**WHAT IS BEING ASKED**
Will you repeat word for word the part of the items that opens with the line containing "At how many" and closes with the line containing "MA , SA, FA, MA, Num", both included, leaving out the pictures?

**RECORDS**
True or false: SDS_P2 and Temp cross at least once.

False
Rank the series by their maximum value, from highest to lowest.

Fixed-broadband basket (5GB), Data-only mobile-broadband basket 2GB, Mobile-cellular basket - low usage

* * *

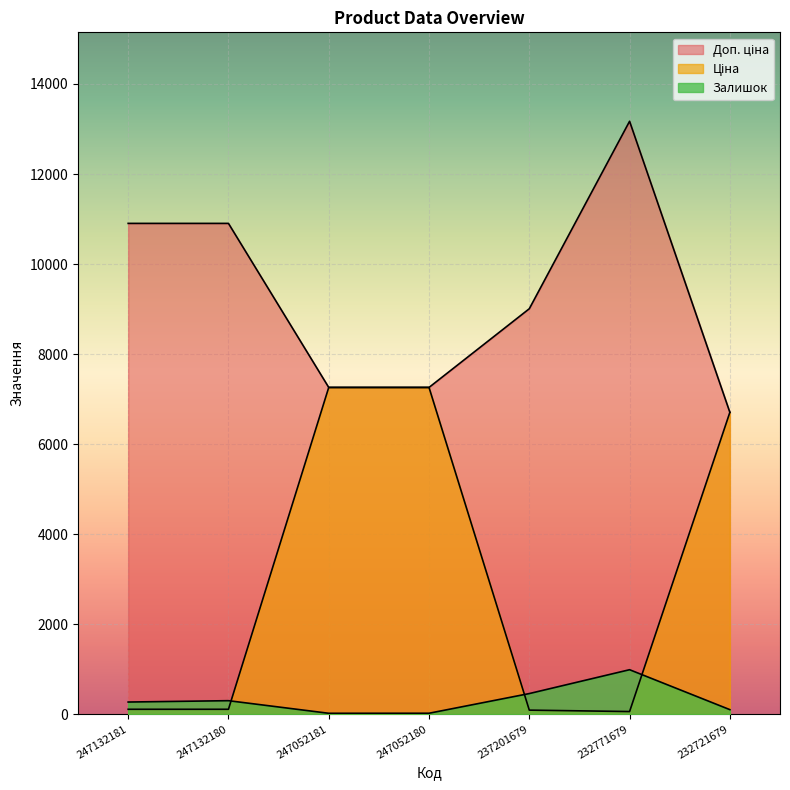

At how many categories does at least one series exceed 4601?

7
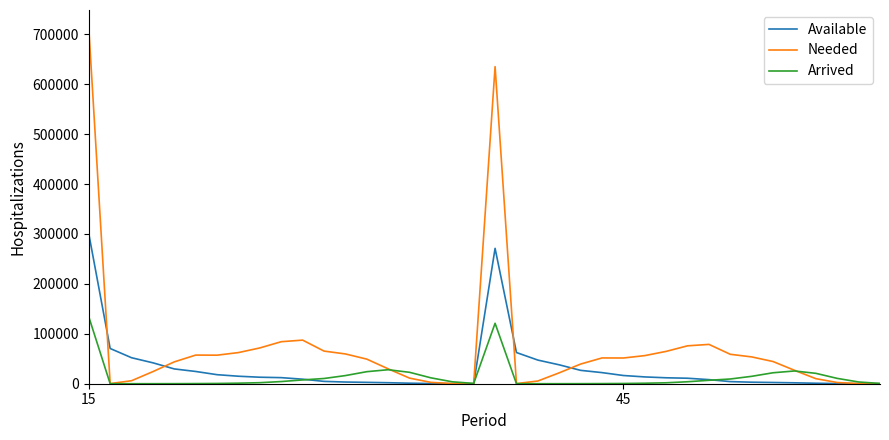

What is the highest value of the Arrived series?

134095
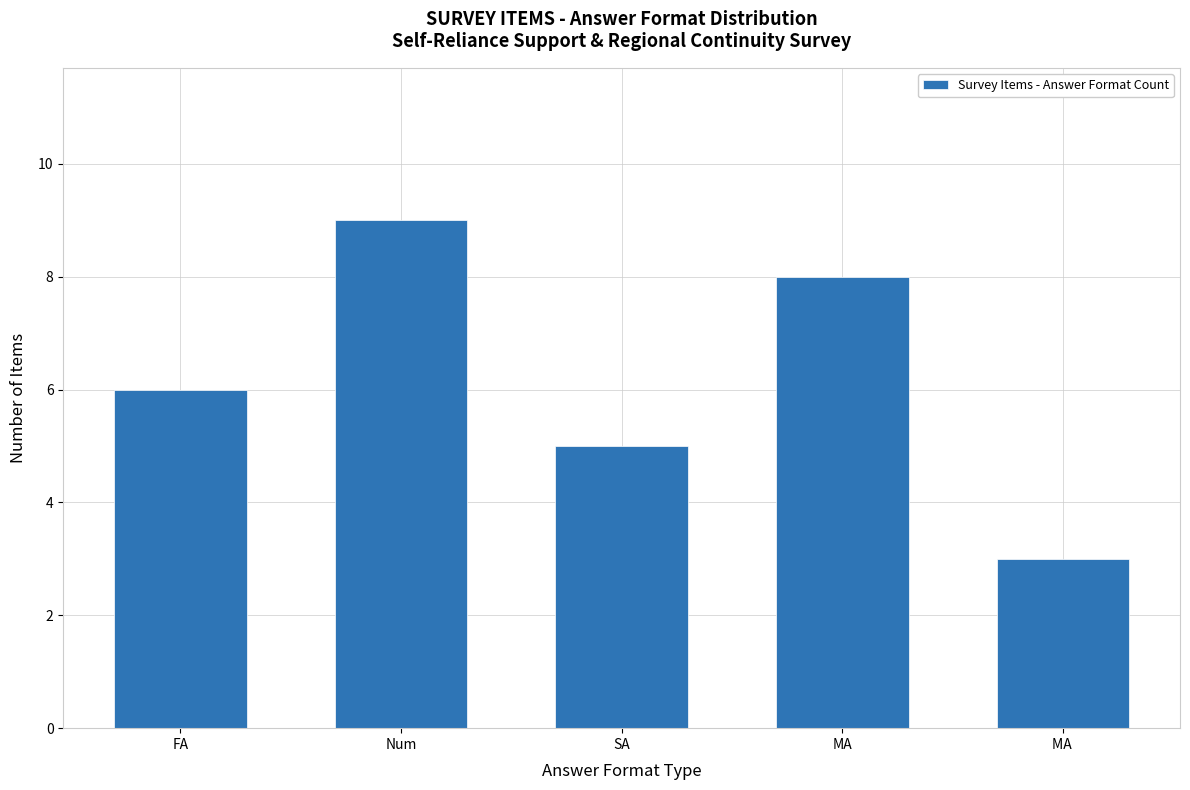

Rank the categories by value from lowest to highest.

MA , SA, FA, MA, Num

**ANSWER TO THIS EXERCISE**
At how many categories does at least one series exceed 4601?

7

What is the highest value of the Arrived series?

134095

Rank the categories by value from lowest to highest.

MA , SA, FA, MA, Num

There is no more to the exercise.